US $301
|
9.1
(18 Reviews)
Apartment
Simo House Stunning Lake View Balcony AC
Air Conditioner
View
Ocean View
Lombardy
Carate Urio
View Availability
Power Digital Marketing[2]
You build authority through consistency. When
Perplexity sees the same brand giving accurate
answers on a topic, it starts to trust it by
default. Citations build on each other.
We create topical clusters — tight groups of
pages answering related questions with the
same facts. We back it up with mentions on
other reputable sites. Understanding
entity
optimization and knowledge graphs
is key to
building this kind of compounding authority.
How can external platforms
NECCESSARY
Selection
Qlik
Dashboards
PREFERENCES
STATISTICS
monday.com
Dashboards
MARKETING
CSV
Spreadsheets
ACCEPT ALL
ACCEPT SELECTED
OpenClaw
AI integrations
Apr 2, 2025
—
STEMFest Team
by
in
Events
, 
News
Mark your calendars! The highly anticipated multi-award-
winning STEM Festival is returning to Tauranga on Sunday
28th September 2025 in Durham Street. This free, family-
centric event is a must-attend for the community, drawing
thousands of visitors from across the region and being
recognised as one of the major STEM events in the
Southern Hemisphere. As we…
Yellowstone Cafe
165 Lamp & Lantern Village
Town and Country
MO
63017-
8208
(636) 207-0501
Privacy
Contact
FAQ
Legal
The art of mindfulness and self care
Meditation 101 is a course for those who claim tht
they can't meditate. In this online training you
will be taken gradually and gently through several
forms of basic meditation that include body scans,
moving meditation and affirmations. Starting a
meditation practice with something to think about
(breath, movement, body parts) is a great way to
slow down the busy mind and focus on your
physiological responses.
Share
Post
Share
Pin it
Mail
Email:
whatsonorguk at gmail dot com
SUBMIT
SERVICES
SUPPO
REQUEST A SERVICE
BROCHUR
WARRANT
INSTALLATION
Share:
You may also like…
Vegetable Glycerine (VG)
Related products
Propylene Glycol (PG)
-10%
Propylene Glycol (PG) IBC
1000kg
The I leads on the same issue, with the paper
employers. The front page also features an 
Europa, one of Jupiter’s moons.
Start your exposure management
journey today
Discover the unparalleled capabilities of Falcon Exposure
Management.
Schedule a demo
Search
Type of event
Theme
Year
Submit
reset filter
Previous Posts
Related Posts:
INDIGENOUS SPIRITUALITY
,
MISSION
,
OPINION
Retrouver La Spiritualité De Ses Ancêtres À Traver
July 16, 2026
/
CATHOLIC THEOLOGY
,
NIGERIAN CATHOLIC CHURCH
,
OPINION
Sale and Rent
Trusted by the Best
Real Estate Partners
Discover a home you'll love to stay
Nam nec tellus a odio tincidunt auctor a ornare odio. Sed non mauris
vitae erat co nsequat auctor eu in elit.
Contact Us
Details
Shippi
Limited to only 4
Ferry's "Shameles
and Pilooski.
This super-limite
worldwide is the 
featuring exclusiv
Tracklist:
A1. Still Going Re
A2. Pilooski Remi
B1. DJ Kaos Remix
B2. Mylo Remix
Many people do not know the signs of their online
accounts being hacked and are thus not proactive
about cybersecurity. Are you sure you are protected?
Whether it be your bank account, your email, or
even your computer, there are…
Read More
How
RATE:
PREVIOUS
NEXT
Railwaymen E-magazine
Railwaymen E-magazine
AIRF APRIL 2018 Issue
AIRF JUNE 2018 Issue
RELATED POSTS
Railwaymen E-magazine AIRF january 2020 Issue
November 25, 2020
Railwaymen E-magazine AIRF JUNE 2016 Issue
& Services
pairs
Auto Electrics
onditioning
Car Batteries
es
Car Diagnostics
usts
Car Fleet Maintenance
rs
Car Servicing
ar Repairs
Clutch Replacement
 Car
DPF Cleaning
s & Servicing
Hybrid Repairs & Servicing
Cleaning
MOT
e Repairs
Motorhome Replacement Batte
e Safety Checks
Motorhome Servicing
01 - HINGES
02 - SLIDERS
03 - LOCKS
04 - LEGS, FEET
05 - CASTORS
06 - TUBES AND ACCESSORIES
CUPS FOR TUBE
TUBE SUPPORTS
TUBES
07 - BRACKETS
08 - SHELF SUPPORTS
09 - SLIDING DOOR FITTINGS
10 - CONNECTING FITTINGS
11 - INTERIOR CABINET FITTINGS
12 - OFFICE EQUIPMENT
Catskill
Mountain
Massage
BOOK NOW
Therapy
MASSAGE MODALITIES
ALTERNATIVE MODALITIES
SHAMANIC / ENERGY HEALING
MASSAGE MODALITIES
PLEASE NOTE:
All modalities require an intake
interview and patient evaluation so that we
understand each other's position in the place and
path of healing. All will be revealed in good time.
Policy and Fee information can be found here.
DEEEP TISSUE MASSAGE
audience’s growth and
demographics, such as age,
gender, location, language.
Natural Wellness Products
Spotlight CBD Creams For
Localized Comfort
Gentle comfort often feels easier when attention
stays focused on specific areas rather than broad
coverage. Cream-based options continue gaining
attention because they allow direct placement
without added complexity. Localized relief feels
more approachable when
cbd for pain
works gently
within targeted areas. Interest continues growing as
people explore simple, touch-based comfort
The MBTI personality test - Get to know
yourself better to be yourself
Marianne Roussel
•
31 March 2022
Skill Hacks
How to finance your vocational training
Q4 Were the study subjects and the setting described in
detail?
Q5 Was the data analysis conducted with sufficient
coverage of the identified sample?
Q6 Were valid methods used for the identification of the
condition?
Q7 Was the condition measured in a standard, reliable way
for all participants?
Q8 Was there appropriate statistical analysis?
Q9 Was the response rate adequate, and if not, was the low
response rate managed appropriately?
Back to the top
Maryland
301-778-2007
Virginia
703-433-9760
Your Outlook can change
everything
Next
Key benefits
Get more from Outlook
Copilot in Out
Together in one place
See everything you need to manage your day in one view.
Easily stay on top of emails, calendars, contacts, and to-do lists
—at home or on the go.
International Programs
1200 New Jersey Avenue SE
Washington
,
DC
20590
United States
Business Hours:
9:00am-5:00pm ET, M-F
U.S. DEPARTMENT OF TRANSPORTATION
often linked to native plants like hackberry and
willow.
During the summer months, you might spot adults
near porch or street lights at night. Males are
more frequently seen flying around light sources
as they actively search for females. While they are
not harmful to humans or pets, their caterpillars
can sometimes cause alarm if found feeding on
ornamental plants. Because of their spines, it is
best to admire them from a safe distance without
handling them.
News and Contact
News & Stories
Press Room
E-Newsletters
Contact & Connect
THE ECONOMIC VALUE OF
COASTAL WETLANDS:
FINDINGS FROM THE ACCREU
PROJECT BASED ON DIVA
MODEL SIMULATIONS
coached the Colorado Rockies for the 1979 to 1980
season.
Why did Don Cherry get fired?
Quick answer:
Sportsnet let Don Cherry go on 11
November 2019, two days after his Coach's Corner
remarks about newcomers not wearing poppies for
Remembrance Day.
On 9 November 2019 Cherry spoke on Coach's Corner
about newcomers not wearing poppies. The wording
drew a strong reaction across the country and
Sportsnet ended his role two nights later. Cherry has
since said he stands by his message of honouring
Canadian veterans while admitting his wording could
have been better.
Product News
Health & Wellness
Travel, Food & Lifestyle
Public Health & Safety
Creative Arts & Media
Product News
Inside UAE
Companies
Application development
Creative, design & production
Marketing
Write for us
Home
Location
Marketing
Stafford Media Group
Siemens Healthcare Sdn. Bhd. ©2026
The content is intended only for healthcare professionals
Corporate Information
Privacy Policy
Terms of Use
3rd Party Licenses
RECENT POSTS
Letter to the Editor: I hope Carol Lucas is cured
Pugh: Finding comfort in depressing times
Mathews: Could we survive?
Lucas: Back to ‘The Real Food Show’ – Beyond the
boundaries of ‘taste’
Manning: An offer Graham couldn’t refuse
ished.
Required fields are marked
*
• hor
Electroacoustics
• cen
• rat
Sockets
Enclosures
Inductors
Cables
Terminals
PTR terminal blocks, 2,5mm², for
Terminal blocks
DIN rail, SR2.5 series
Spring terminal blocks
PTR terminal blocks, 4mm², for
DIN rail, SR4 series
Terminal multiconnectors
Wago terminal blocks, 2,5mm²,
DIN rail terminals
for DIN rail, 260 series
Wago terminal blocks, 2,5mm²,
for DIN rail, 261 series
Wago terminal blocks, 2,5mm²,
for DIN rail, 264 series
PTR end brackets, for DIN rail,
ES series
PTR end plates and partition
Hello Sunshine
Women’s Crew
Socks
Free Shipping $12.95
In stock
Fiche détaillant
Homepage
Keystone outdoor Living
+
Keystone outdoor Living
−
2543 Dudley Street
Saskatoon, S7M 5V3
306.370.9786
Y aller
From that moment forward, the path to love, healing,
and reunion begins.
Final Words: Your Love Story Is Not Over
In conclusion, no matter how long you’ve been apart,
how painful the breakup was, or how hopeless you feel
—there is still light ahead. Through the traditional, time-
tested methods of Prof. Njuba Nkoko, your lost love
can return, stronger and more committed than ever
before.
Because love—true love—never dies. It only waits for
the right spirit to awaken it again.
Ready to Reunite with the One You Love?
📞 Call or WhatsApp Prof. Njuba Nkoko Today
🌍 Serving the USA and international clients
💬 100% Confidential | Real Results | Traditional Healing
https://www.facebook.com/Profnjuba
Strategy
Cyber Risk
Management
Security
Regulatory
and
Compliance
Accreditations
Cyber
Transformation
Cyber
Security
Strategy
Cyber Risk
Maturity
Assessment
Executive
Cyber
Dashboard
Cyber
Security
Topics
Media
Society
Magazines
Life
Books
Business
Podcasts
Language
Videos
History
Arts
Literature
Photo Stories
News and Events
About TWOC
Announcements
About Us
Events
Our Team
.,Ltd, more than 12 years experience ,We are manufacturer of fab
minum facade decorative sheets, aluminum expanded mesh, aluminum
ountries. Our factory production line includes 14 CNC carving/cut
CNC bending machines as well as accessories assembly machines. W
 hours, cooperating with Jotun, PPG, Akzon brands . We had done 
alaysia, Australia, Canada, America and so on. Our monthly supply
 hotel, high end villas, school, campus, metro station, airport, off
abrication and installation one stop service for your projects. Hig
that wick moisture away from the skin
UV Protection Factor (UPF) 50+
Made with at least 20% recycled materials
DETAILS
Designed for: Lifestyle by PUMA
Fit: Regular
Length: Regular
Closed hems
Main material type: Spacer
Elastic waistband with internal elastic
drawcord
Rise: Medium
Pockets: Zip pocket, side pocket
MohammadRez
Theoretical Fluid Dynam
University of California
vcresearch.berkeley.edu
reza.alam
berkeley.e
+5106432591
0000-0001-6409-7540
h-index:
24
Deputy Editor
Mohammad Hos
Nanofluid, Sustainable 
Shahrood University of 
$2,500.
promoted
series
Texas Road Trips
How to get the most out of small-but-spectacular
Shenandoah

→ YOUR TASK
Put the lines of the items above into a JSON list of strings, one string per line with blank lines left out, starting with the first line and going on through the line containing "employers. The front page also features an", including that line.

→ COMPLETED EXERCISE
[
  "US $301",
  "|",
  "9.1",
  "(18 Reviews)",
  "Apartment",
  "Simo House Stunning Lake View Balcony AC",
  "Air Conditioner",
  "View",
  "Ocean View",
  "Lombardy",
  "Carate Urio",
  "View Availability",
  "Power Digital Marketing[2]",
  "You build authority through consistency. When",
  "Perplexity sees the same brand giving accurate",
  "answers on a topic, it starts to trust it by",
  "default. Citations build on each other.",
  "We create topical clusters — tight groups of",
  "pages answering related questions with the",
  "same facts. We back it up with mentions on",
  "other reputable sites. Understanding",
  "entity",
  "optimization and knowledge graphs",
  "is key to",
  "building this kind of compounding authority.",
  "How can external platforms",
  "NECCESSARY",
  "Selection",
  "Qlik",
  "Dashboards",
  "PREFERENCES",
  "STATISTICS",
  "monday.com",
  "Dashboards",
  "MARKETING",
  "CSV",
  "Spreadsheets",
  "ACCEPT ALL",
  "ACCEPT SELECTED",
  "OpenClaw",
  "AI integrations",
  "Apr 2, 2025",
  "—",
  "STEMFest Team",
  "by",
  "in",
  "Events",
  ", ",
  "News",
  "Mark your calendars! The highly anticipated multi-award-",
  "winning STEM Festival is returning to Tauranga on Sunday",
  "28th September 2025 in Durham Street. This free, family-",
  "centric event is a must-attend for the community, drawing",
  "thousands of visitors from across the region and being",
  "recognised as one of the major STEM events in the",
  "Southern Hemisphere. As we…",
  "Yellowstone Cafe",
  "165 Lamp & Lantern Village",
  "Town and Country",
  "MO",
  "63017-",
  "8208",
  "(636) 207-0501",
  "Privacy",
  "Contact",
  "FAQ",
  "Legal",
  "The art of mindfulness and self care",
  "Meditation 101 is a course for those who claim tht",
  "they can't meditate. In this online training you",
  "will be taken gradually and gently through several",
  "forms of basic meditation that include body scans,",
  "moving meditation and affirmations. Starting a",
  "meditation practice with something to think about",
  "(breath, movement, body parts) is a great way to",
  "slow down the busy mind and focus on your",
  "physiological responses.",
  "Share",
  "Post",
  "Share",
  "Pin it",
  "Mail",
  "Email:",
  "whatsonorguk at gmail dot com",
  "SUBMIT",
  "SERVICES",
  "SUPPO",
  "REQUEST A SERVICE",
  "BROCHUR",
  "WARRANT",
  "INSTALLATION",
  "Share:",
  "You may also like…",
  "Vegetable Glycerine (VG)",
  "Related products",
  "Propylene Glycol (PG)",
  "-10%",
  "Propylene Glycol (PG) IBC",
  "1000kg",
  "The I leads on the same issue, with the paper",
  "employers. The front page also features an "
]